Back in high school, one of my best friends wrote great fan-fic TV scripts for some of the more popular shows on television at the time. My favorite was one she did for Mannix (yes, that dates me). They were hand-written on notebook paper, but she used the characters and gave them new plot lines. I wasn't confident enough as a writer to try my own, however. Yet.
I wasn't too far into my college years when my cousin introduced me to Star Trek fan writings. Paramount had taken ownership of the TV show and wasn't too sure what to do with those early magazines dedicated to the defunct program. I knew when I wrote my first (and only) Star Trek story that I was treading thin ground when it came to copyright, but figured as long as I didn't publish it and only showed it to a few people, I'd probably be okay.
(By the way, that story still exists in my file drawer. It's hand-written and my cousin and I fleshed out the plot together. I re-read it a few years back and was surprised. While there are the expected technical issues of a young writer, its actually a pretty good story. Listening, Paramount?)
Of course now, with 50 Shades of Gray beginning life as a Twilight fan-fic, the genre is growing in respectability, even if it exists in kind of a legal gray area (no pun intended).
Still, it's a great way to practice skills. The characters are already developed, the setting is pre-determined, even the overarching themes are already set in stone. All you need to do is 1) stay true to the original writer's intent and 2) focus on plot and point of view.
Today's workshop focuses on those literary elements. Remember, practice makes perfect! Using an existing book, movie or TV show allows you to slide on some elements and concentrate your practice on specifics. The prompts below focus on plot and point of view, so decide where you want to focus your energies and get crackin'!
To use these prompts as practice, use the following steps as a guide:
1. Choose one prompt as a 5-10 minute warm-up write.
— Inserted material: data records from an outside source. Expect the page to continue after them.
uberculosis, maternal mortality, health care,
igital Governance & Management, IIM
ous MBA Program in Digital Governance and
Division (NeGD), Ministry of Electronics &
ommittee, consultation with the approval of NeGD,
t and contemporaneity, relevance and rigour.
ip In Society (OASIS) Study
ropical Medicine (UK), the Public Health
Use this time to relax and get your head in the writing game, so to speak.
2. Choose a second prompt for a longer writing, 30-45 minutes. Tie the prompt to a work in progress or start fresh. Be cognitive of the choices you're making as you're writing. Note the techniques you use, the sentence structure, the arrangement of words.
3. Reflect. This is the step we most often ignore and yet it's the step where the learning takes place. After you've done both writings, take another 10 minutes and, in writing, record what you did, how you did it, what you learned, what you need to change either in your process or your writing. Don't skip this step!
First, choose a TV show, movie or book that you love and know inside out (this makes it easier to focus on plot and point of view instead of everything else). Then choose from the prompts below and have some fun!
- Put those characters into a unique spot and have them get out of it. Use an omniscient viewpoint or write as a TV/movie/play script.
- Write from the point of view of one of the minor characters. Use this "outside" pov to show us a different side of one of the main characters.
- Make up a new character who meets the established characters for the first time.
- Explore the work by going deeper into the established action: two neighbors discussing Bilbo's sudden disappearance or two people from District 13 discussing Katniss' act of volunteering for the Games, for example.
Have fun and leave a tip on your way out!